(TASK REQUIREMENTS): Return the entries from the first one through the line containing "text at (835, 1605): mt9 -> mt5", inclusive, reproducing each line verbatim and omitting the pictures.

— start of PROVIDED ENTRIES —

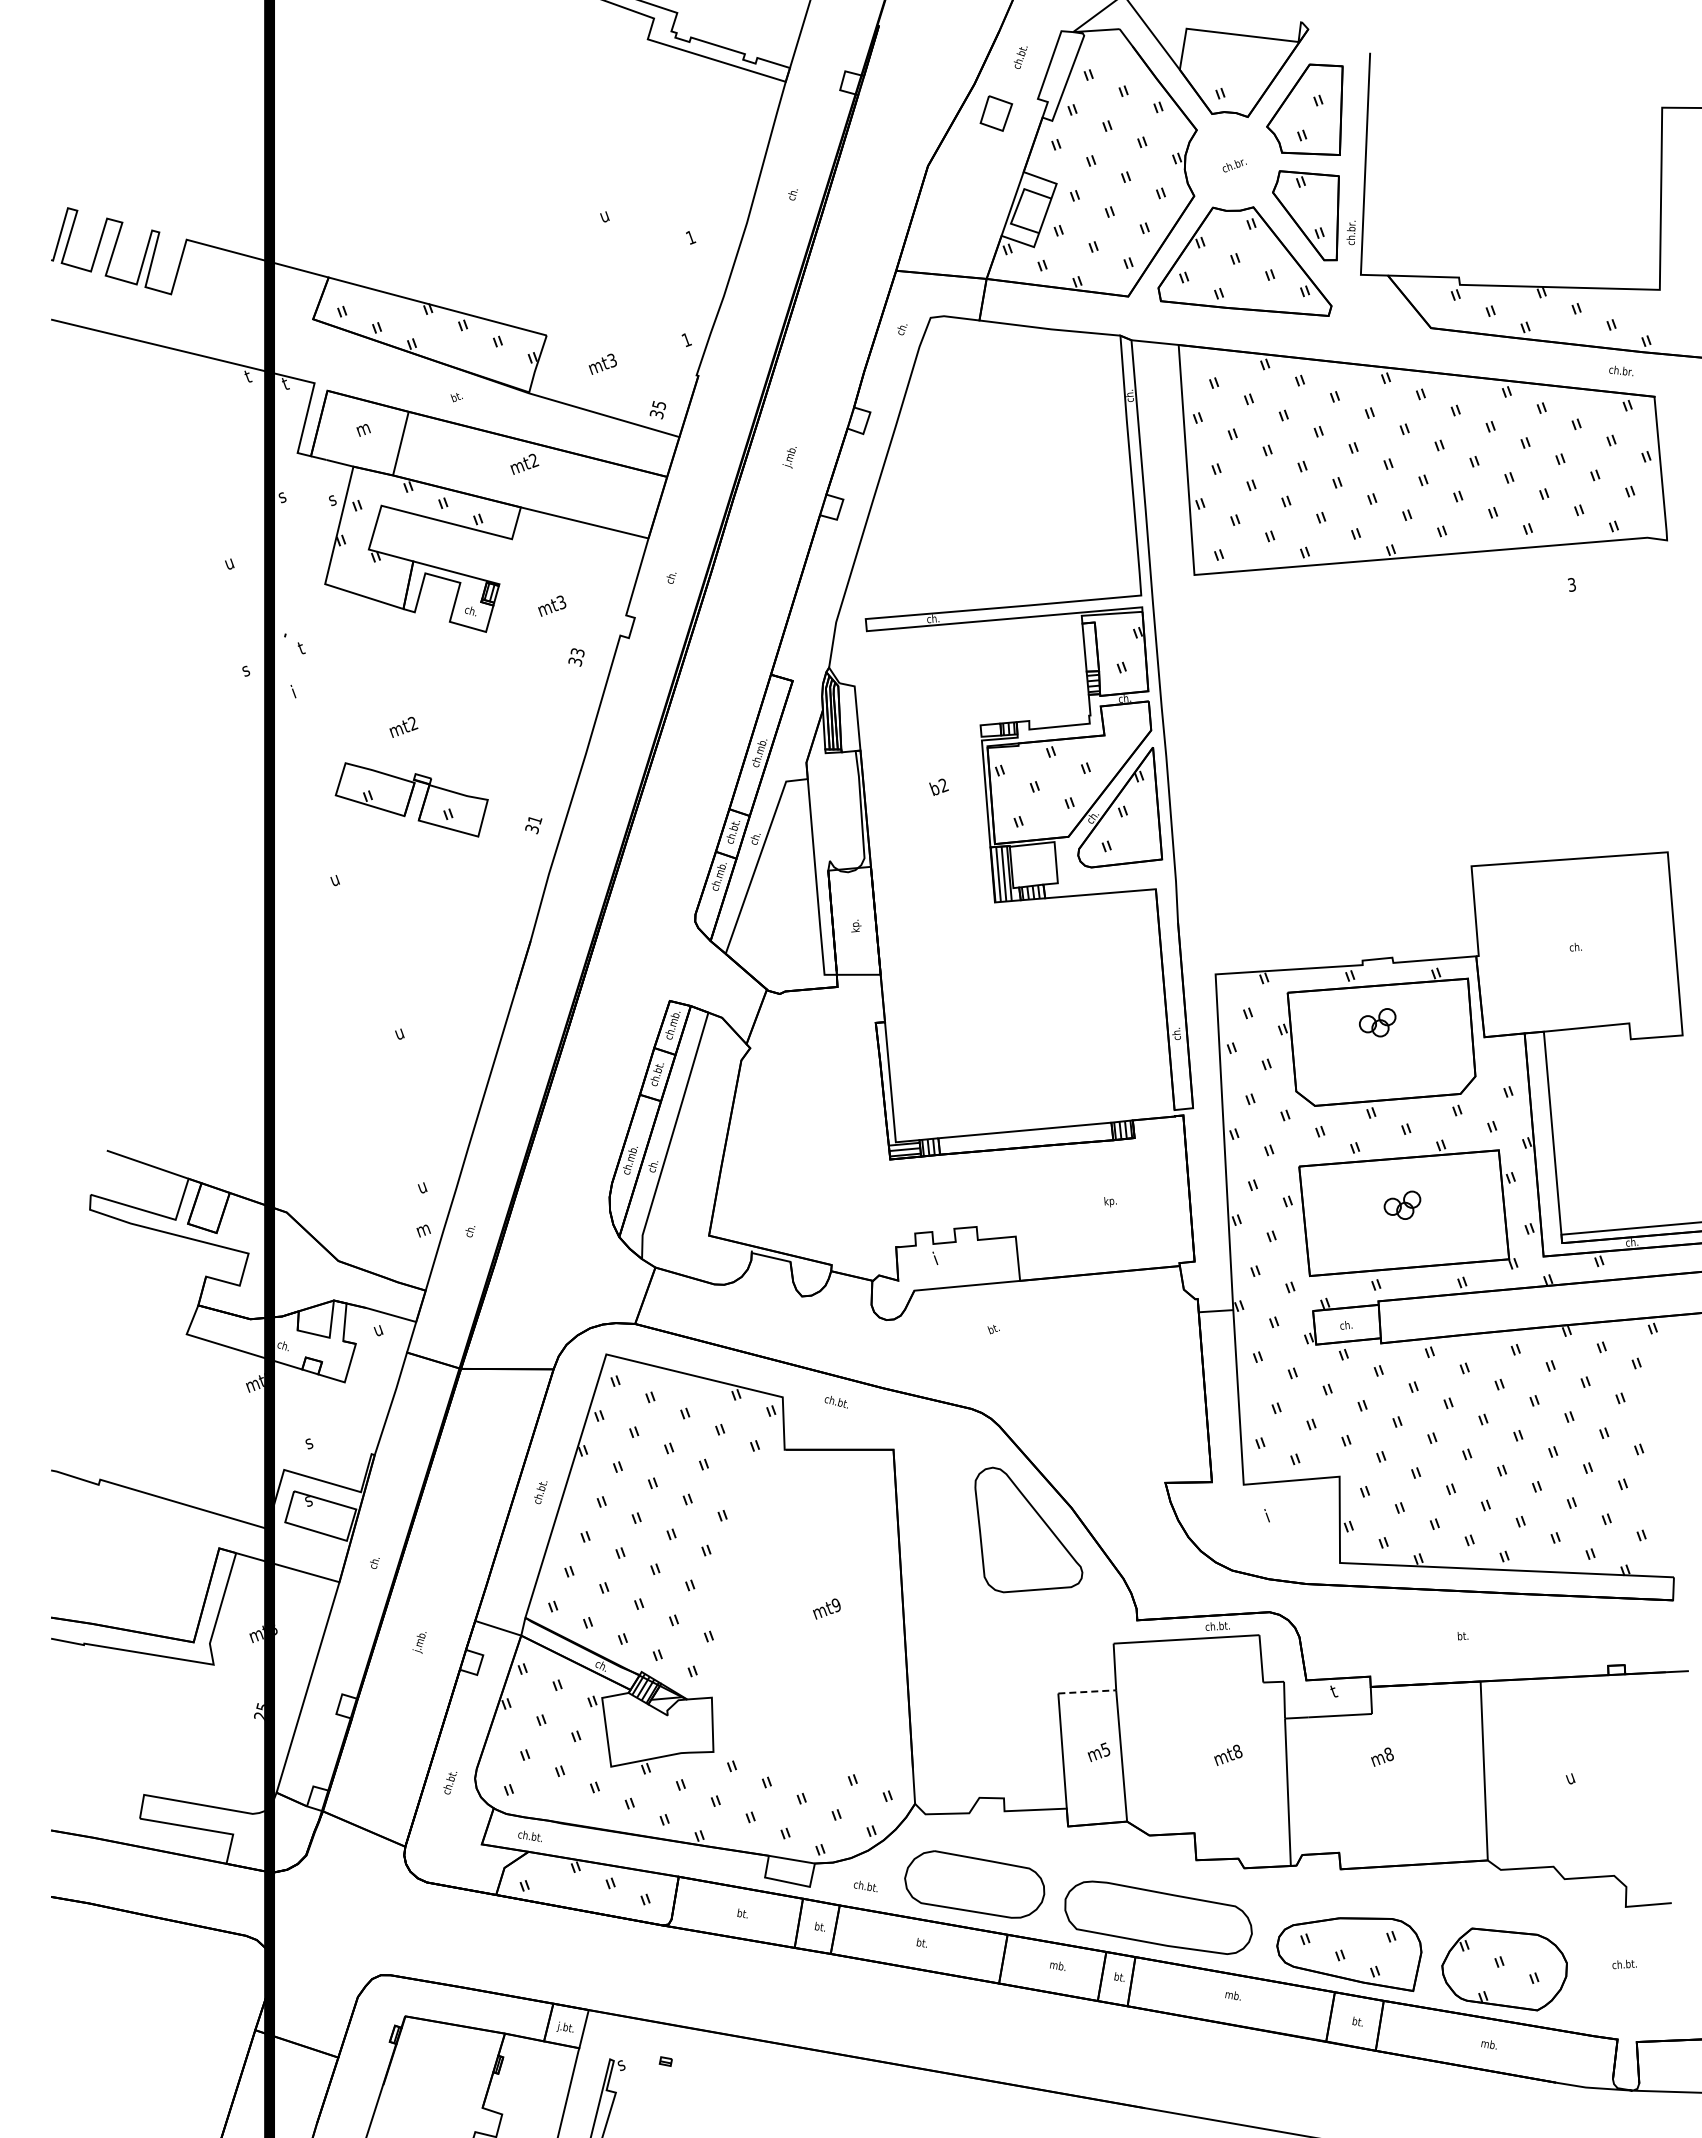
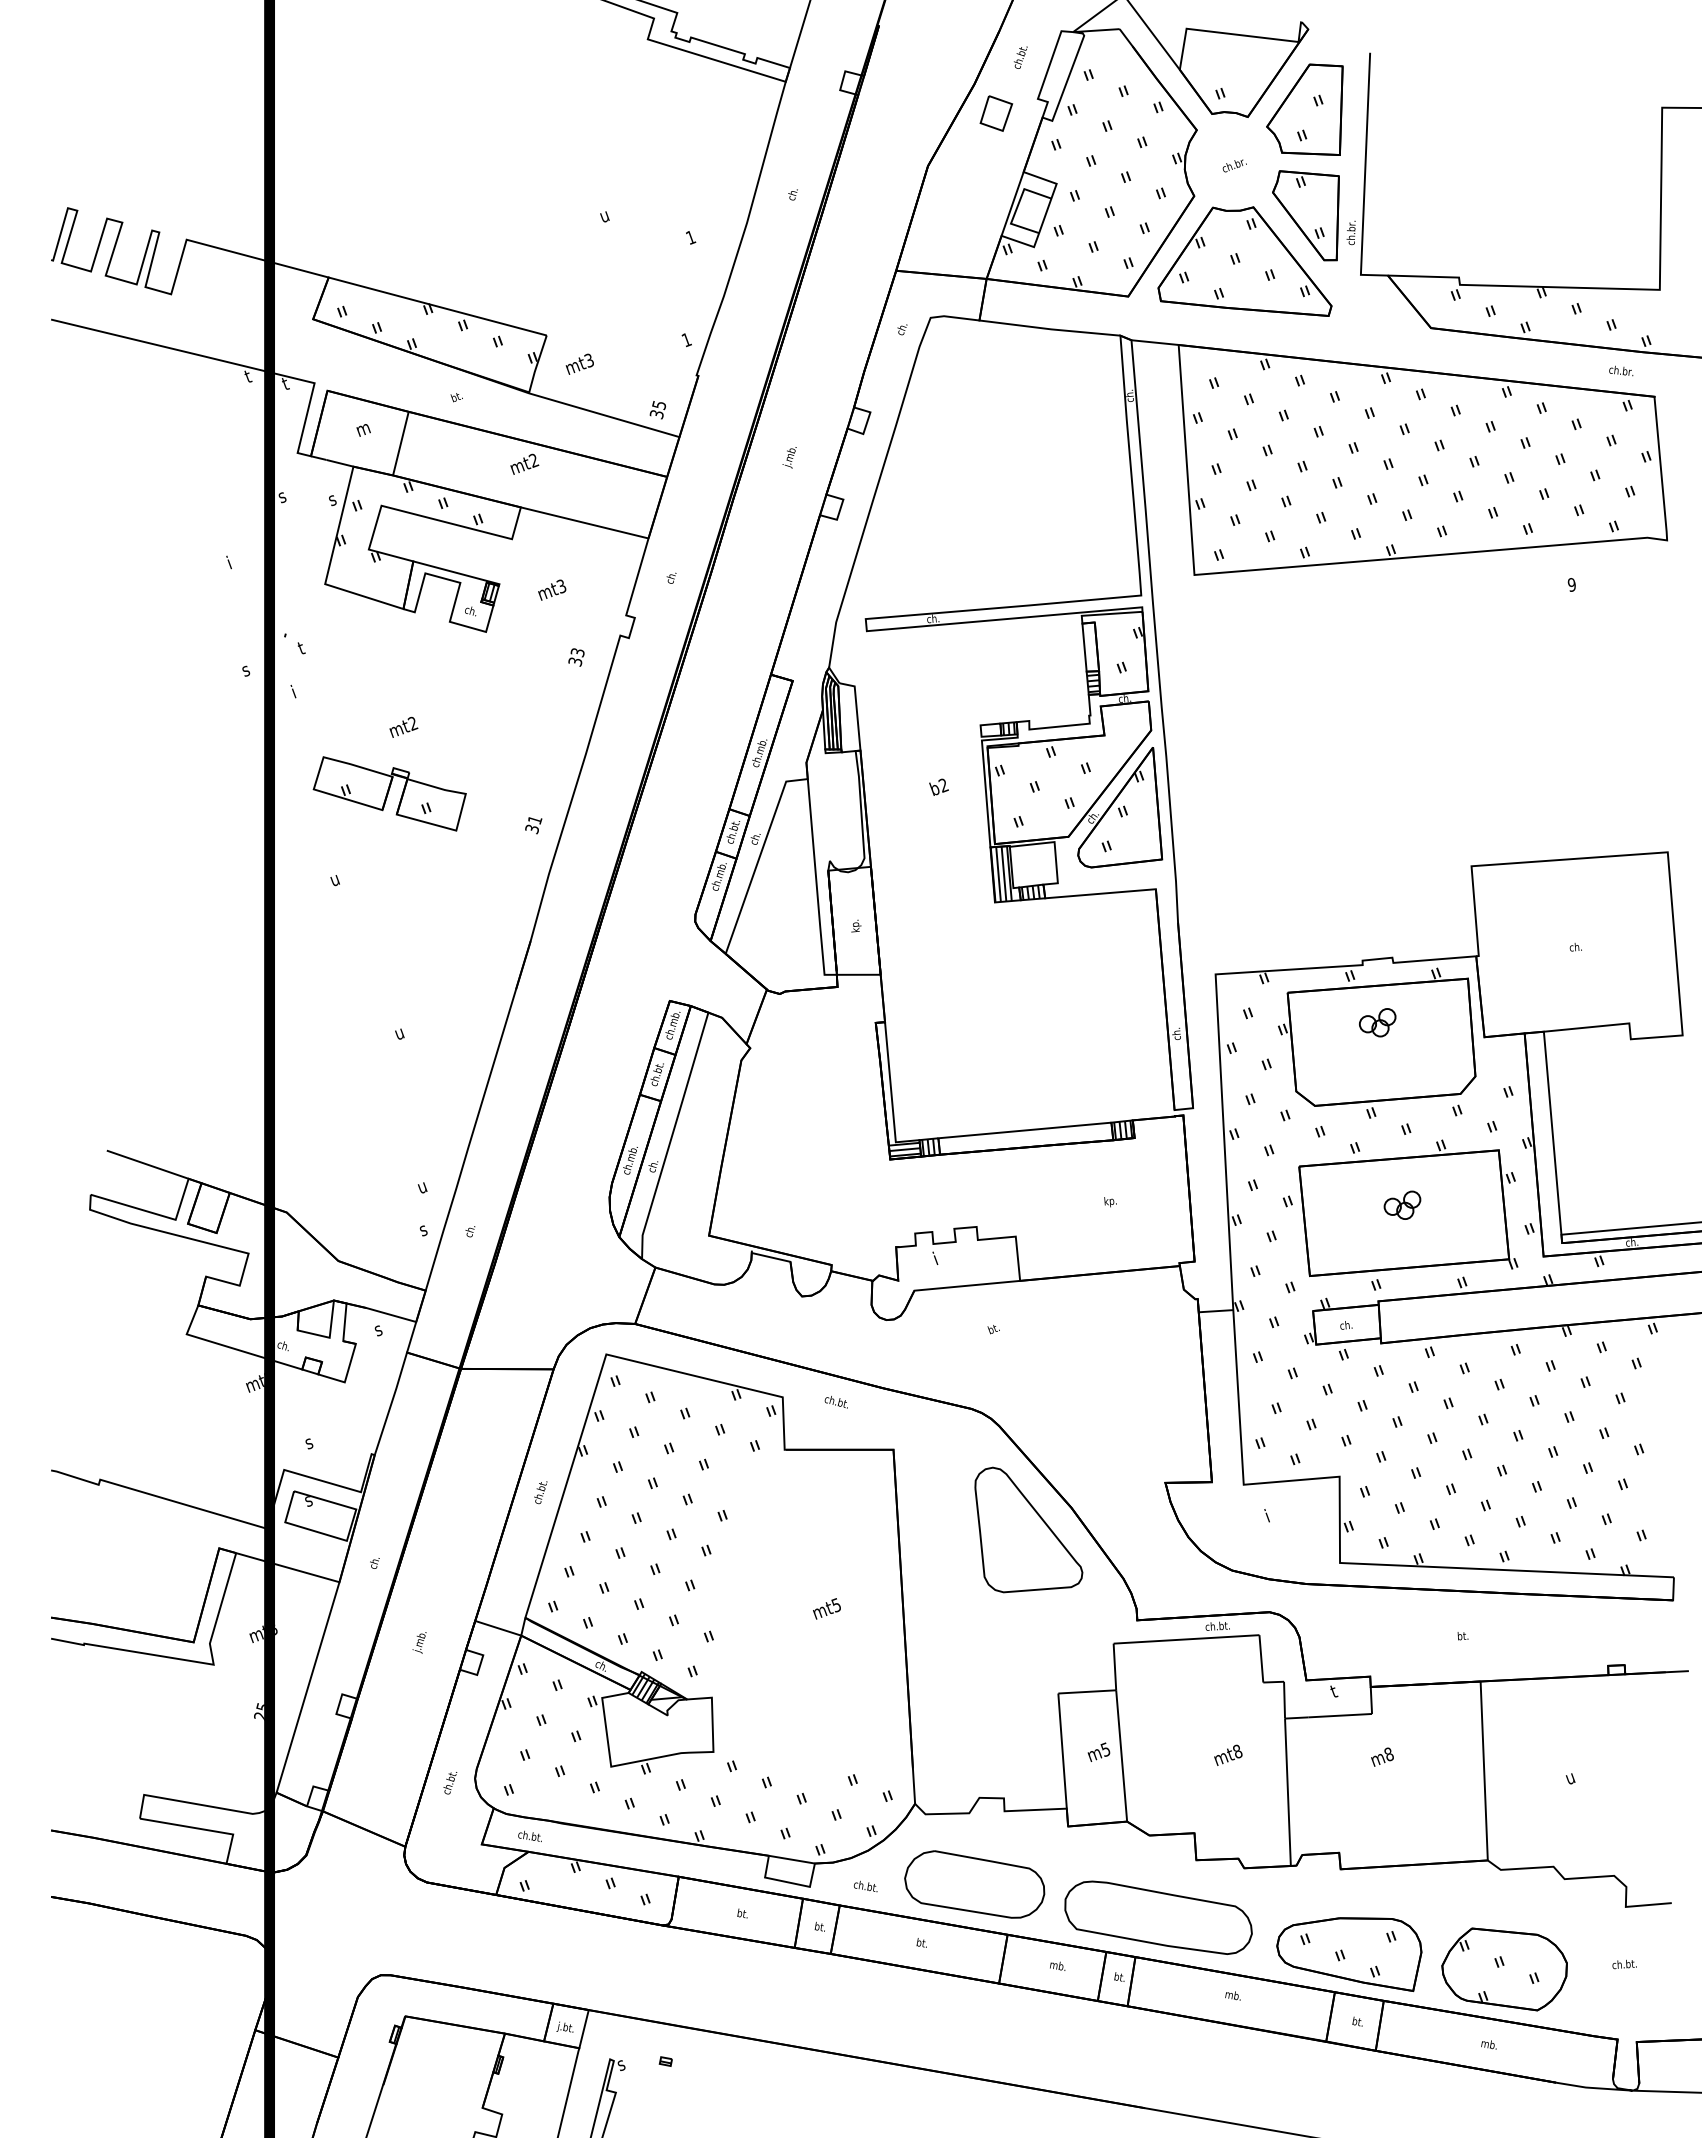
text at (602, 363) position: (602, 363) -> (579, 363)
text at (229, 562): u -> i
text at (1571, 584): 3 -> 9
text at (552, 605) position: (552, 605) -> (552, 589)
part at (411, 799) position: (411, 799) -> (389, 793)
text at (423, 1230): m -> s
text at (378, 1330): u -> s
text at (835, 1605): mt9 -> mt5
line at (1087, 1691): dashed -> solid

— end of PROVIDED ENTRIES —

(EXERCISE RESULT):
text at (602, 363) position: (602, 363) -> (579, 363)
text at (229, 562): u -> i
text at (1571, 584): 3 -> 9
text at (552, 605) position: (552, 605) -> (552, 589)
part at (411, 799) position: (411, 799) -> (389, 793)
text at (423, 1230): m -> s
text at (378, 1330): u -> s
text at (835, 1605): mt9 -> mt5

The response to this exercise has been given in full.